Hamline associate biology professor Mike Farris has decided to stay behind at base camp on K2 as the rest of his six-climber team heads home.

“The calculus that went into this decision is both simple and complex. I want to explain my thinking so hopefully you aren’t convinced that I’m an utter idiot,” he wrote on his personal blog this morning. He goes on to say that he will only make the attempt under certain conditions. He said there is a group of competent climbers at base camp, and that his equipment is already set up at Camp 2: He’ll only have to carry food up the lower mountain. He said he’d only make a single attempt, assuming he is part of a group effort, then come home.

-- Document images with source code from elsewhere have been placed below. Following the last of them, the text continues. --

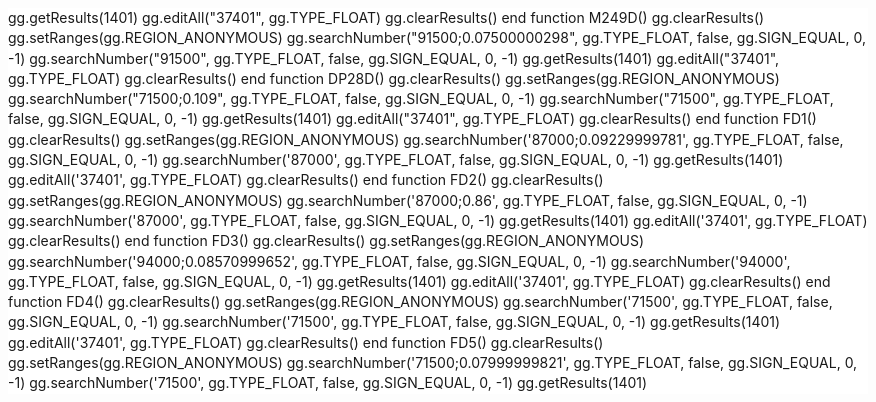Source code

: gg.getResults(1401)
gg.editAll("37401", gg.TYPE_FLOAT)
gg.clearResults()
end
function M249D()
gg.clearResults()
gg.setRanges(gg.REGION_ANONYMOUS)
gg.searchNumber("91500;0.07500000298", gg.TYPE_FLOAT, false, gg.SIGN_EQUAL, 0, -1)
gg.searchNumber("91500", gg.TYPE_FLOAT, false, gg.SIGN_EQUAL, 0, -1)
gg.getResults(1401)
gg.editAll("37401", gg.TYPE_FLOAT)
gg.clearResults()
end
function DP28D()
gg.clearResults()
gg.setRanges(gg.REGION_ANONYMOUS)
gg.searchNumber("71500;0.109", gg.TYPE_FLOAT, false, gg.SIGN_EQUAL, 0, -1)
gg.searchNumber("71500", gg.TYPE_FLOAT, false, gg.SIGN_EQUAL, 0, -1)
gg.getResults(1401)
gg.editAll("37401", gg.TYPE_FLOAT)
gg.clearResults()
end
function FD1()
gg.clearResults()
gg.setRanges(gg.REGION_ANONYMOUS)
gg.searchNumber('87000;0.09229999781', gg.TYPE_FLOAT, false, gg.SIGN_EQUAL, 0, -1)
gg.searchNumber('87000', gg.TYPE_FLOAT, false, gg.SIGN_EQUAL, 0, -1)
gg.getResults(1401)
gg.editAll('37401', gg.TYPE_FLOAT)
gg.clearResults()
end
function FD2()
gg.clearResults()
gg.setRanges(gg.REGION_ANONYMOUS)
gg.searchNumber('87000;0.86', gg.TYPE_FLOAT, false, gg.SIGN_EQUAL, 0, -1)
gg.searchNumber('87000', gg.TYPE_FLOAT, false, gg.SIGN_EQUAL, 0, -1)
gg.getResults(1401)
gg.editAll('37401', gg.TYPE_FLOAT)
gg.clearResults()
end
function FD3()
gg.clearResults()
gg.setRanges(gg.REGION_ANONYMOUS)
gg.searchNumber('94000;0.08570999652', gg.TYPE_FLOAT, false, gg.SIGN_EQUAL, 0, -1)
gg.searchNumber('94000', gg.TYPE_FLOAT, false, gg.SIGN_EQUAL, 0, -1)
gg.getResults(1401)
gg.editAll('37401', gg.TYPE_FLOAT)
gg.clearResults()
end
function FD4()
gg.clearResults()
gg.setRanges(gg.REGION_ANONYMOUS)
gg.searchNumber('71500', gg.TYPE_FLOAT, false, gg.SIGN_EQUAL, 0, -1)
gg.searchNumber('71500', gg.TYPE_FLOAT, false, gg.SIGN_EQUAL, 0, -1)
gg.getResults(1401)
gg.editAll('37401', gg.TYPE_FLOAT)
gg.clearResults()
end
function FD5()
gg.clearResults()
gg.setRanges(gg.REGION_ANONYMOUS)
gg.searchNumber('71500;0.07999999821', gg.TYPE_FLOAT, false, gg.SIGN_EQUAL, 0, -1)
gg.searchNumber('71500', gg.TYPE_FLOAT, false, gg.SIGN_EQUAL, 0, -1)
gg.getResults(1401)
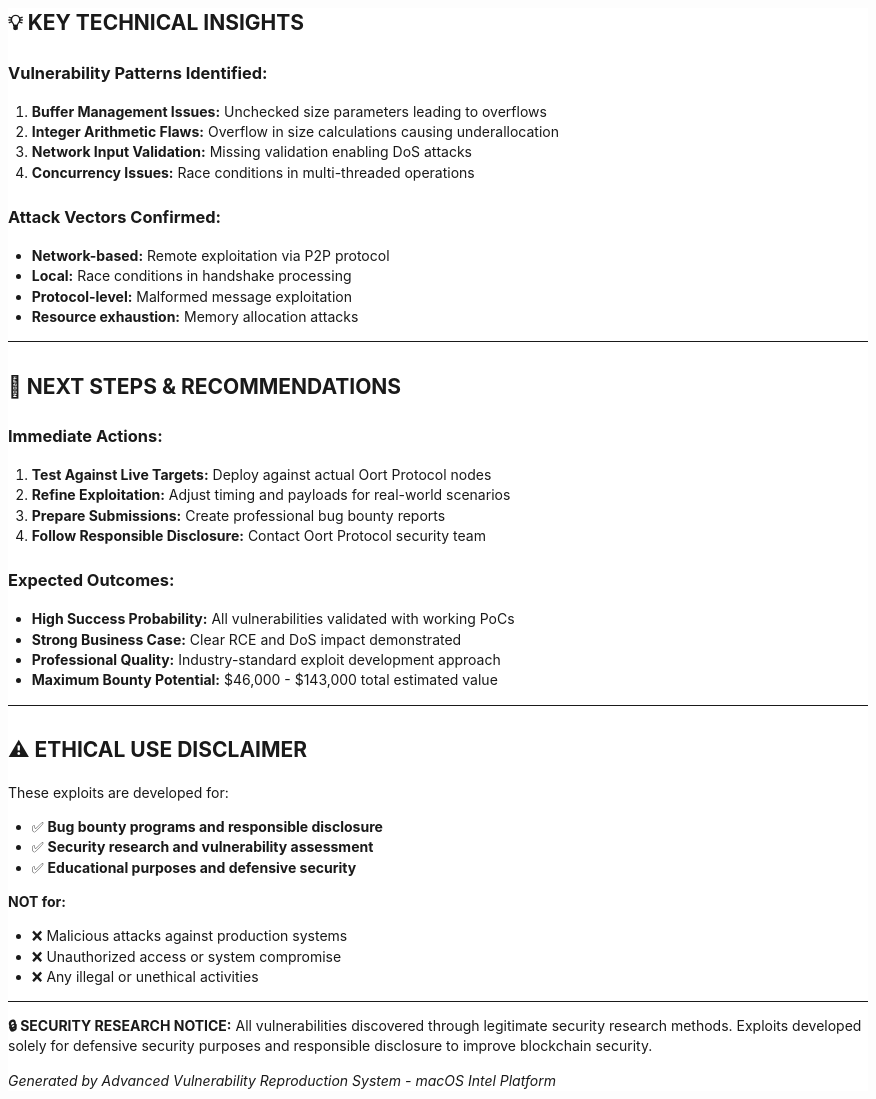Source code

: 
## 💡 KEY TECHNICAL INSIGHTS

### **Vulnerability Patterns Identified:**
1. **Buffer Management Issues:** Unchecked size parameters leading to overflows
2. **Integer Arithmetic Flaws:** Overflow in size calculations causing underallocation
3. **Network Input Validation:** Missing validation enabling DoS attacks
4. **Concurrency Issues:** Race conditions in multi-threaded operations

### **Attack Vectors Confirmed:**
- **Network-based:** Remote exploitation via P2P protocol
- **Local:** Race conditions in handshake processing
- **Protocol-level:** Malformed message exploitation
- **Resource exhaustion:** Memory allocation attacks

---

## 🚀 NEXT STEPS & RECOMMENDATIONS

### **Immediate Actions:**
1. **Test Against Live Targets:** Deploy against actual Oort Protocol nodes
2. **Refine Exploitation:** Adjust timing and payloads for real-world scenarios
3. **Prepare Submissions:** Create professional bug bounty reports
4. **Follow Responsible Disclosure:** Contact Oort Protocol security team

### **Expected Outcomes:**
- **High Success Probability:** All vulnerabilities validated with working PoCs
- **Strong Business Case:** Clear RCE and DoS impact demonstrated
- **Professional Quality:** Industry-standard exploit development approach
- **Maximum Bounty Potential:** $46,000 - $143,000 total estimated value

---

## ⚠️ ETHICAL USE DISCLAIMER

These exploits are developed for:
- ✅ **Bug bounty programs and responsible disclosure**
- ✅ **Security research and vulnerability assessment**
- ✅ **Educational purposes and defensive security**

**NOT for:**
- ❌ Malicious attacks against production systems
- ❌ Unauthorized access or system compromise
- ❌ Any illegal or unethical activities

---

**🔒 SECURITY RESEARCH NOTICE:** All vulnerabilities discovered through legitimate security research methods. Exploits developed solely for defensive security purposes and responsible disclosure to improve blockchain security.

*Generated by Advanced Vulnerability Reproduction System - macOS Intel Platform*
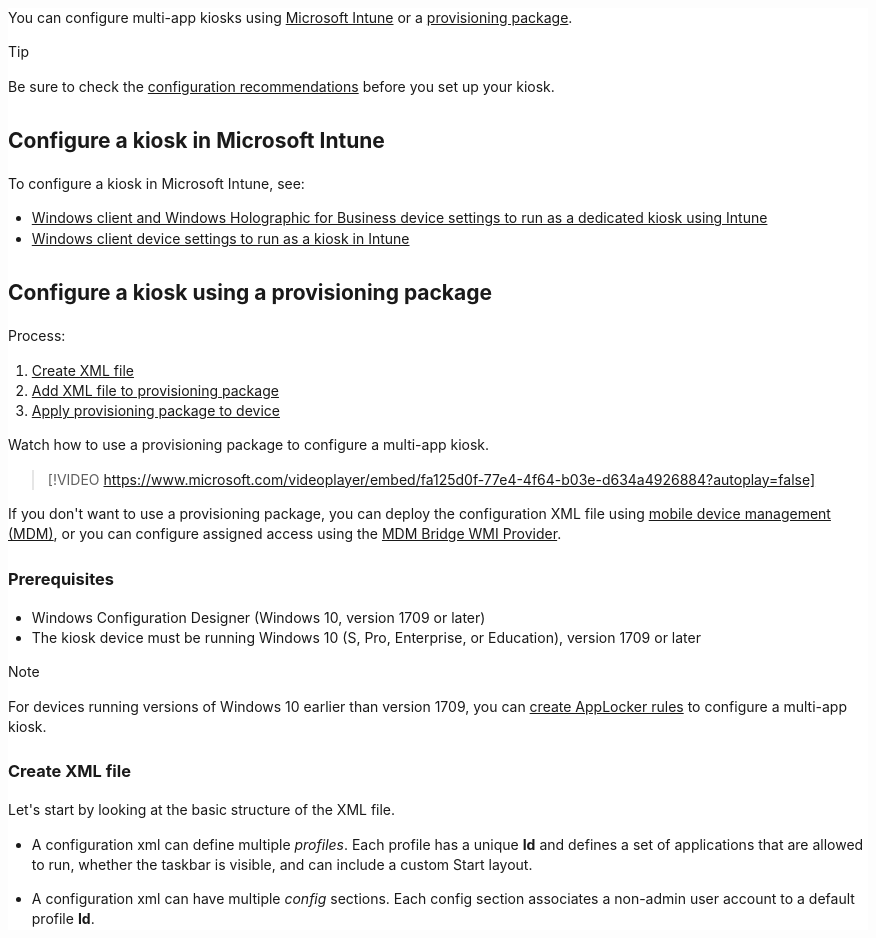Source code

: You can configure multi-app kiosks using [Microsoft Intune](#intune) or a [provisioning package](#provision).

>[!TIP]
>Be sure to check the [configuration recommendations](kiosk-prepare.md) before you set up your kiosk.

<span id="intune"/>

## Configure a kiosk in Microsoft Intune

To configure a kiosk in Microsoft Intune, see:

- [Windows client and Windows Holographic for Business device settings to run as a dedicated kiosk using Intune](/intune/kiosk-settings)
- [Windows client device settings to run as a kiosk in Intune](/intune/kiosk-settings-windows)

<span id="provision" />

## Configure a kiosk using a provisioning package

Process:

1. [Create XML file](#create-xml-file)
2. [Add XML file to provisioning package](#add-xml)
3. [Apply provisioning package to device](#apply-ppkg)

Watch how to use a provisioning package to configure a multi-app kiosk.

>[!VIDEO https://www.microsoft.com/videoplayer/embed/fa125d0f-77e4-4f64-b03e-d634a4926884?autoplay=false]

If you don't want to use a provisioning package, you can deploy the configuration XML file using [mobile device management (MDM)](#use-mdm-to-deploy-the-multi-app-configuration), or you can configure assigned access using the [MDM Bridge WMI Provider](kiosk-mdm-bridge.md).

### Prerequisites

- Windows Configuration Designer (Windows 10, version 1709 or later)
- The kiosk device must be running Windows 10 (S, Pro, Enterprise, or Education), version 1709 or later

>[!NOTE]
>For devices running versions of Windows 10 earlier than version 1709, you can [create AppLocker rules](lock-down-windows-10-applocker.md) to configure a multi-app kiosk.

### Create XML file

Let's start by looking at the basic structure of the XML file.

- A configuration xml can define multiple *profiles*. Each profile has a unique **Id** and defines a set of applications that are allowed to run, whether the taskbar is visible, and can include a custom Start layout.

- A configuration xml can have multiple *config* sections. Each config section associates a non-admin user account to a default profile **Id**.
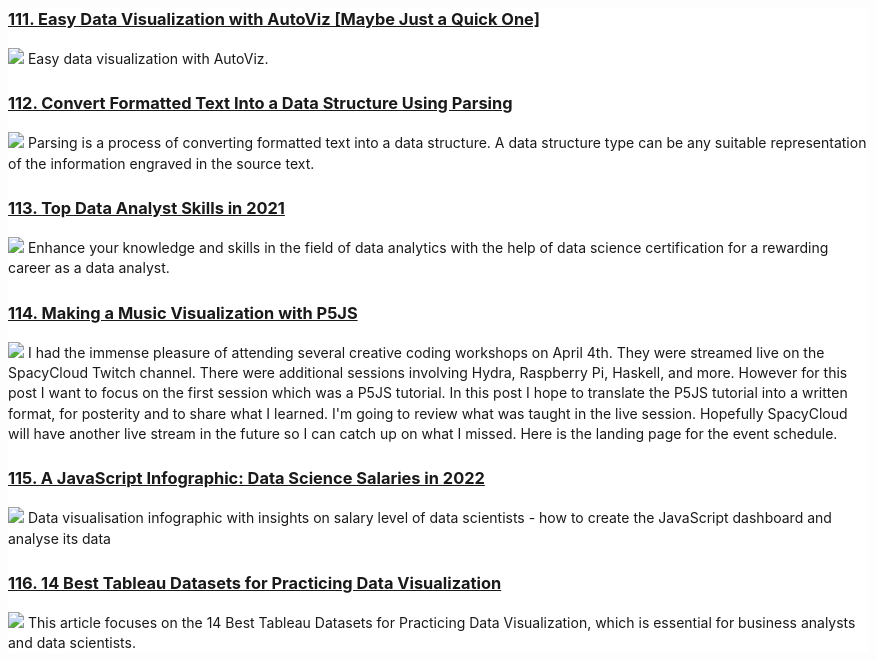 ### [111. Easy Data Visualization with AutoViz [Maybe Just a Quick One]](https://hackernoon.com/easy-data-visualization-with-autoviz-maybe-just-a-quick-one-ib2l371k)
![](https://cdn.hackernoon.com/images/8xNQTIFg1xeWlaQzwWEXvZTggdf1-ob3h3586.jpeg)
Easy data visualization with AutoViz.

### [112. Convert Formatted Text Into a Data Structure Using Parsing](https://hackernoon.com/convert-formatted-text-into-a-data-structure-using-parsing-po3j31ik)
![](https://cdn.hackernoon.com/images/uaoBDRuz3ify2SsQVyDQmBDRXS52-au653evv.png)
Parsing is a process of converting formatted text into a data structure. A data structure type can be any suitable representation of the information engraved in the source text.

### [113. Top Data Analyst Skills in 2021](https://hackernoon.com/top-job-driven-data-analyst-skills-in-2021-q01t32ou)
![](https://cdn.hackernoon.com/images/Wv5DQfjl9zLHwfScnBmWYFlP7si2-9m1f2pbu.jpeg)
Enhance your knowledge and skills in the field of data analytics with the help of data science certification for a rewarding career as a data analyst.



### [114. Making a Music Visualization with P5JS](https://hackernoon.com/beginner-p5js-tutorial-a-spacycloud-live-workshop-retrospective-2r9f3yp0)
![](https://cdn.hackernoon.com/images/tg2n3z8p.jpg)
I had the immense pleasure of attending several creative coding workshops on April 4th. They were streamed live on the SpacyCloud Twitch channel. There were additional sessions involving Hydra, Raspberry Pi, Haskell, and more. However for this post I want to focus on the first session which was a P5JS tutorial. In this post I hope to translate the P5JS tutorial into a written format, for posterity and to share what I learned. I'm going to review what was taught in the live session. Hopefully SpacyCloud will have another live stream in the future so I can catch up on what I missed. Here is the landing page for the event schedule.

### [115. A JavaScript Infographic: Data Science Salaries in 2022](https://hackernoon.com/a-javascript-infographic-data-science-salaries-in-2022)
![](https://cdn.hackernoon.com/images/pexX6r4fscfmYiYxaNdrKiRC2zz1-uvm31vq.jpeg)
Data visualisation infographic with insights on salary level of data scientists - how to create the JavaScript dashboard and analyse its data

### [116. 14 Best Tableau Datasets for Practicing Data Visualization](https://hackernoon.com/14-best-tableau-datasets-for-practicing-data-visualization)
![](https://cdn.hackernoon.com/images/XpJR5t0jZkOEpTUlwMdX7M38xQ83-dgc3tu3.jpeg)
This article focuses on the 14 Best Tableau Datasets for Practicing Data Visualization, which is essential for business analysts and data scientists.
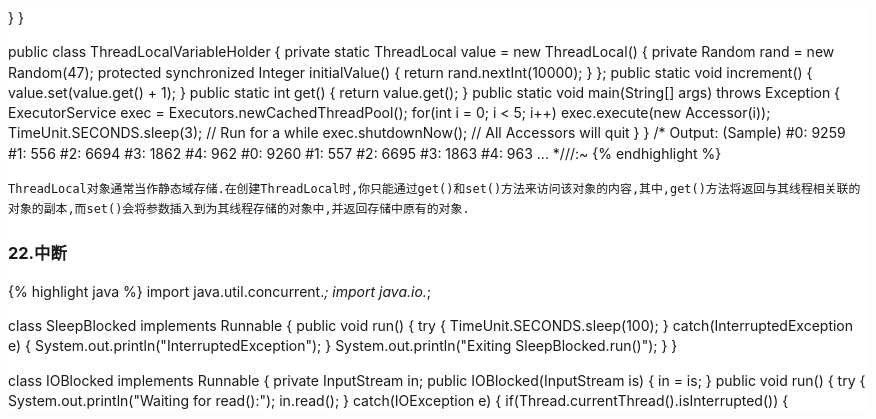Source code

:   }
}

public class ThreadLocalVariableHolder {
  private static ThreadLocal<Integer> value =
    new ThreadLocal<Integer>() {
      private Random rand = new Random(47);
      protected synchronized Integer initialValue() {
        return rand.nextInt(10000);
      }
    };
  public static void increment() {
    value.set(value.get() + 1);
  }
  public static int get() { return value.get(); }
  public static void main(String[] args) throws Exception {
    ExecutorService exec = Executors.newCachedThreadPool();
    for(int i = 0; i < 5; i++)
      exec.execute(new Accessor(i));
    TimeUnit.SECONDS.sleep(3);  // Run for a while
    exec.shutdownNow();         // All Accessors will quit
  }
} /* Output: (Sample)
#0: 9259
#1: 556
#2: 6694
#3: 1862
#4: 962
#0: 9260
#1: 557
#2: 6695
#3: 1863
#4: 963
...
*///:~
{% endhighlight %}

	ThreadLocal对象通常当作静态域存储.在创建ThreadLocal时,你只能通过get()和set()方法来访问该对象的内容,其中,get()方法将返回与其线程相关联的对象的副本,而set()会将参数插入到为其线程存储的对象中,并返回存储中原有的对象.

### 22.中断

{% highlight java %}
import java.util.concurrent.*;
import java.io.*;

class SleepBlocked implements Runnable {
  public void run() {
    try {
      TimeUnit.SECONDS.sleep(100);
    } catch(InterruptedException e) {
      System.out.println("InterruptedException");
    }
    System.out.println("Exiting SleepBlocked.run()");
  }
}

class IOBlocked implements Runnable {
  private InputStream in;
  public IOBlocked(InputStream is) { in = is; }
  public void run() {
    try {
    	System.out.println("Waiting for read():");
      in.read();
    } catch(IOException e) {
      if(Thread.currentThread().isInterrupted()) {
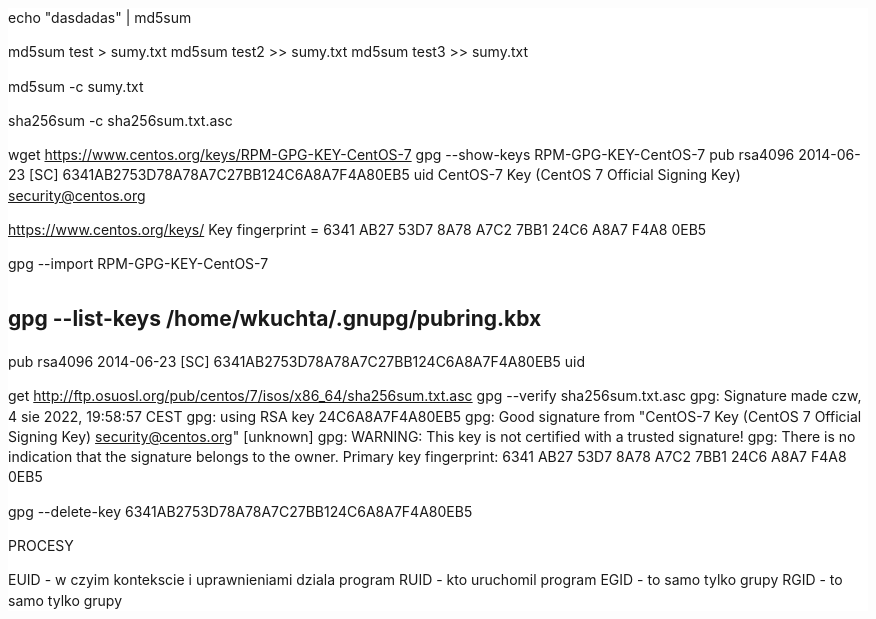 echo "dasdadas" | md5sum

md5sum test > sumy.txt
md5sum test2 >> sumy.txt
md5sum test3 >> sumy.txt

md5sum -c sumy.txt



sha256sum -c sha256sum.txt.asc   


wget https://www.centos.org/keys/RPM-GPG-KEY-CentOS-7
gpg --show-keys RPM-GPG-KEY-CentOS-7
pub   rsa4096 2014-06-23 [SC]
      6341AB2753D78A78A7C27BB124C6A8A7F4A80EB5
uid                      CentOS-7 Key (CentOS 7 Official Signing Key) <security@centos.org>


https://www.centos.org/keys/
Key fingerprint = 6341 AB27 53D7 8A78 A7C2  7BB1 24C6 A8A7 F4A8 0EB5

gpg --import RPM-GPG-KEY-CentOS-7

gpg --list-keys
/home/wkuchta/.gnupg/pubring.kbx
--------------------------------
pub   rsa4096 2014-06-23 [SC]
      6341AB2753D78A78A7C27BB124C6A8A7F4A80EB5
uid      

get http://ftp.osuosl.org/pub/centos/7/isos/x86_64/sha256sum.txt.asc
gpg --verify sha256sum.txt.asc
gpg: Signature made czw, 4 sie 2022, 19:58:57 CEST
gpg:                using RSA key 24C6A8A7F4A80EB5
gpg: Good signature from "CentOS-7 Key (CentOS 7 Official Signing Key) <security@centos.org>" [unknown]
gpg: WARNING: This key is not certified with a trusted signature!
gpg:          There is no indication that the signature belongs to the owner.
Primary key fingerprint: 6341 AB27 53D7 8A78 A7C2  7BB1 24C6 A8A7 F4A8 0EB5


gpg --delete-key 6341AB2753D78A78A7C27BB124C6A8A7F4A80EB5






PROCESY

EUID - w czyim kontekscie i uprawnieniami dziala program
RUID - kto uruchomil program
EGID - to samo tylko grupy 
RGID - to samo tylko grupy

As for the series of accidents that led to the deaths of 11 climbers, Farris said it’s too soon to know what happened. “I know as much about the details of what happened as anyone does, and believe me, NOBODY knows just what happened yet.”

The title of his blog entry was “Back to the Dragon’s Lair.” “The title refers to the scene near the end of the Hobbit where Bilbo creeps into the dragon’s lair and steals a gold cup while the dragon sleeps,” Farris writes. “Ascending K2 involves stealth and intelligence, not a massive military style attack. My goal is to see if the dragon is asleep, then maybe, just maybe, steal a trinket and escape.”